Lufthansa, and Air France/KLM, for that matter, are examples of airlines that were troubled pre-crisis, earning margins well below those of rivals like IAG and Delta. But they weren’t extremely troubled. Both had a fighting chance at self-improvement pre-crisis, with a large number of promising reforms. The Covid shock is therefore much more setback than opportunity, but an opportunity nevertheless, to do as Delta mentioned and enact changes heretofore impossible. IAG has the chance to renegotiate its Air Europa takeover price. Perhaps Air Canada can do the same with its Transat transaction.

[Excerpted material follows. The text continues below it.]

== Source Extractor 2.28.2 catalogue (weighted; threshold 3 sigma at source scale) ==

Emirates, in a dangerous position as a premium, intercontinental, large wide-body airline in a region dependent on oil money, might be able to use the crisis to accelerate aircraft down-gauging and other necessary changes. Allegiant, in the opposite position as a lean and flexible leisure-oriented carrier, is no less keen on seizing the moment to experiment with new labor models. Aerolineas Argentinas, in the category of Alitalia-like basket cases, already reacted by announcing a merger with its sister airline Austral. It’s now (good luck) attempting labor reforms with famously recalcitrant unions.

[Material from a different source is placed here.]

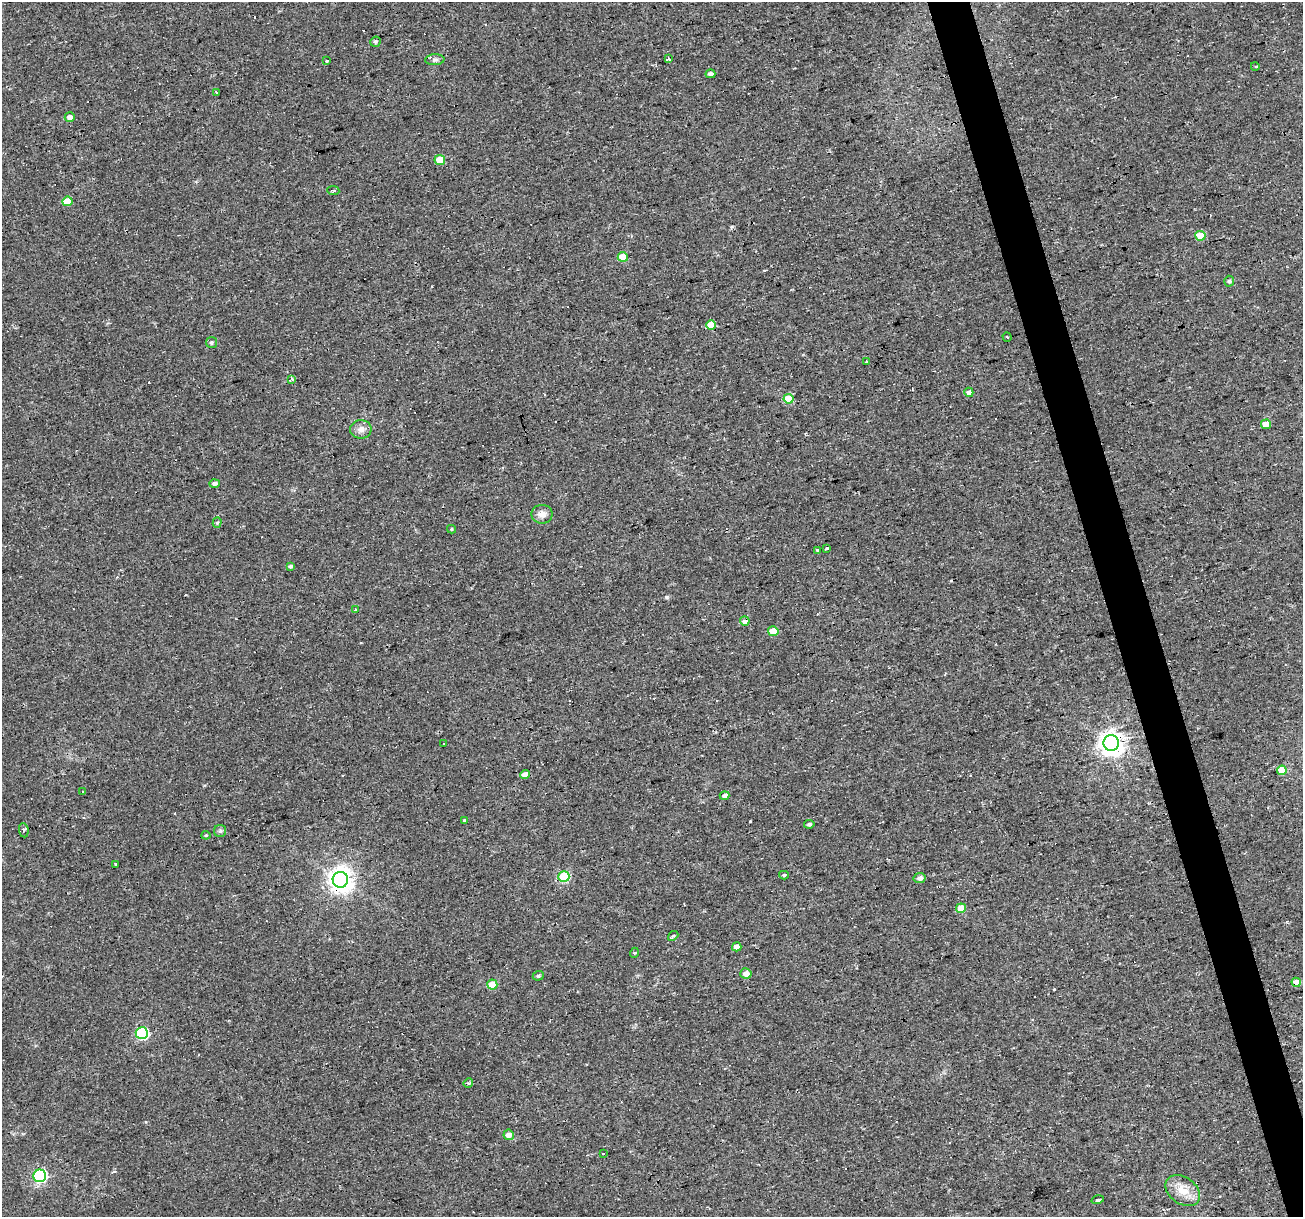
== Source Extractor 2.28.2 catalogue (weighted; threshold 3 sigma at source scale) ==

When the calendar turns to 2021, no airline anywhere will look back and say: Wow, 2020 was such a great year. But all will have identified some unique opportunities that arose during the year’s horrors. Some will have survived in 2020 only because of the crisis, in other words, the opportunities it created and the new sources of funding it opened. Still others will have used the crisis to turn what were dead-end business models into models with a much greater chance of success. In that way, a crisis can turn losers into winners.